University of Wisconsin System Interim President Tommy Thompson issued a written statement after the vote praising the Legislature’s Joint Finance Committee for its vote.
“The budget committee offers the UW System flexibility to develop talent, generate life-changing research and deliver the education students expect and families deserve,” Thompson said in a written statement.
The budget Republicans passed would not continue the roughly $90 million “lapse,” or temporary cut to the UW System handed down in 2020, although Evers’ budget proposal would have phased it out, too.
Republicans On Budget Committee Eliminate UW Tuition Freeze was originally published by Wisconsin Public Radio.
There is a group not mentioned in Tommy Thompson’s Statement. Those are the young people, from low-income families, often the “first in their family” to graduate high school. They weren’t mentioned because many of them won’t be going to university because the price is simply far out of reach.
Some 60 years ago, I was one of those kids, first in my low-income immigrant family to graduate high school, bottom of my class, largely clueless, but not eager to follow my dad working on the line at American Motors. Salvation: UWM, which had open admissions, i.e., they accepted morons like me, but most important, tuition of $160/year ($1,400 in today’s dollars). “Working your way through school” meant you could graduate with zero debt.

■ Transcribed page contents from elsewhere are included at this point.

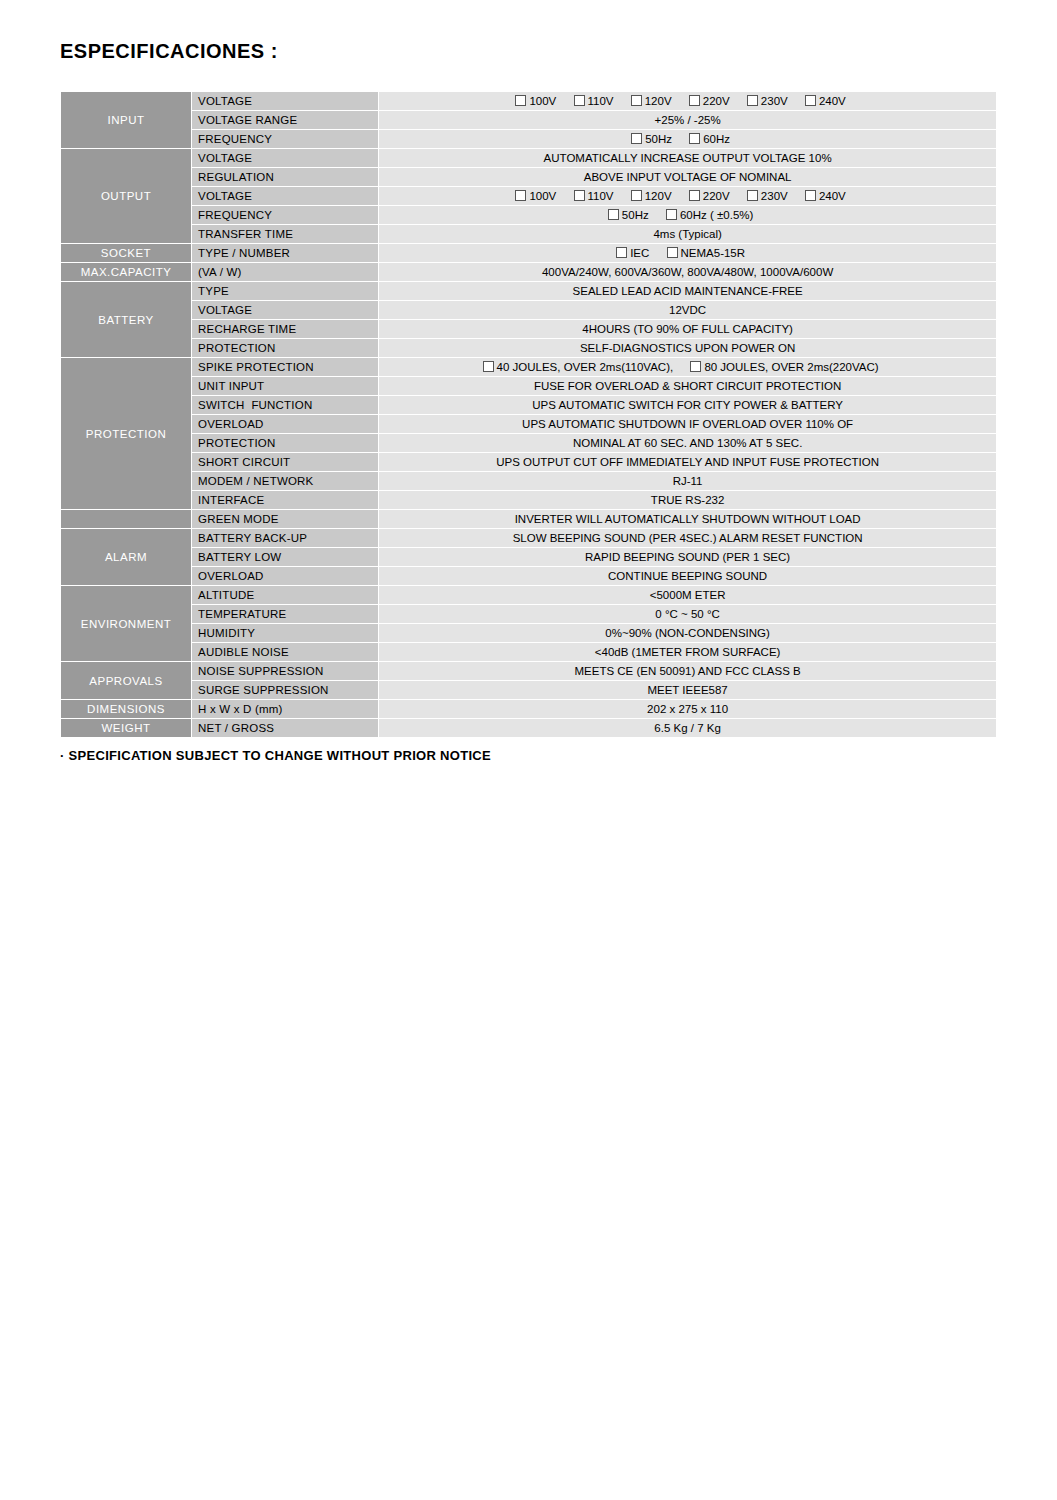ESPECIFICACIONES :
| INPUT | VOLTAGE | 100V 110V 120V 220V 230V 240V |
| VOLTAGE RANGE | +25% / -25% |
| FREQUENCY | 50Hz 60Hz |
| OUTPUT | VOLTAGE | AUTOMATICALLY INCREASE OUTPUT VOLTAGE 10% |
| REGULATION | ABOVE INPUT VOLTAGE OF NOMINAL |
| VOLTAGE | 100V 110V 120V 220V 230V 240V |
| FREQUENCY | 50Hz 60Hz ( ±0.5%) |
| TRANSFER TIME | 4ms (Typical) |
| SOCKET | TYPE / NUMBER | IEC NEMA5-15R |
| MAX.CAPACITY | (VA / W) | 400VA/240W, 600VA/360W, 800VA/480W, 1000VA/600W |
| BATTERY | TYPE | SEALED LEAD ACID MAINTENANCE-FREE |
| VOLTAGE | 12VDC |
| RECHARGE TIME | 4HOURS (TO 90% OF FULL CAPACITY) |
| PROTECTION | SELF-DIAGNOSTICS UPON POWER ON |
| PROTECTION | SPIKE PROTECTION | 40 JOULES, OVER 2ms(110VAC), 80 JOULES, OVER 2ms(220VAC) |
| UNIT INPUT | FUSE FOR OVERLOAD & SHORT CIRCUIT PROTECTION |
| SWITCH FUNCTION | UPS AUTOMATIC SWITCH FOR CITY POWER & BATTERY |
| OVERLOAD | UPS AUTOMATIC SHUTDOWN IF OVERLOAD OVER 110% OF |
| PROTECTION | NOMINAL AT 60 SEC. AND 130% AT 5 SEC. |
| SHORT CIRCUIT | UPS OUTPUT CUT OFF IMMEDIATELY AND INPUT FUSE PROTECTION |
| MODEM / NETWORK | RJ-11 |
| INTERFACE | TRUE RS-232 |
| | GREEN MODE | INVERTER WILL AUTOMATICALLY SHUTDOWN WITHOUT LOAD |
| ALARM | BATTERY BACK-UP | SLOW BEEPING SOUND (PER 4SEC.) ALARM RESET FUNCTION |
| BATTERY LOW | RAPID BEEPING SOUND (PER 1 SEC) |
| OVERLOAD | CONTINUE BEEPING SOUND |
| ENVIRONMENT | ALTITUDE | < 5000M ETER |
| TEMPERATURE | 0 °C ~ 50 °C |
| HUMIDITY | 0%~90% (NON-CONDENSING) |
| AUDIBLE NOISE | < 40dB (1METER FROM SURFACE) |
| APPROVALS | NOISE SUPPRESSION | MEETS CE (EN 50091) AND FCC CLASS B |
| SURGE SUPPRESSION | MEET IEEE587 |
| DIMENSIONS | H x W x D (mm) | 202 x 275 x 110 |
| WEIGHT | NET / GROSS | 6.5 Kg / 7 Kg |
· SPECIFICATION SUBJECT TO CHANGE WITHOUT PRIOR NOTICE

UWM turned out to be a life-changing experience for me, and many like me.
I have no doubt that, if UWM’s tuition had been today’s $10,000, I would have never gone to college, and would have probably been caught in the deindustrialization downdraft that stunted the lives of lots of many childhood friends of my generation.
The public university should be a vehicle for opportunity, not an institution that is out of reach for many, that reinforces inequality, or leaves so many in long-term debt.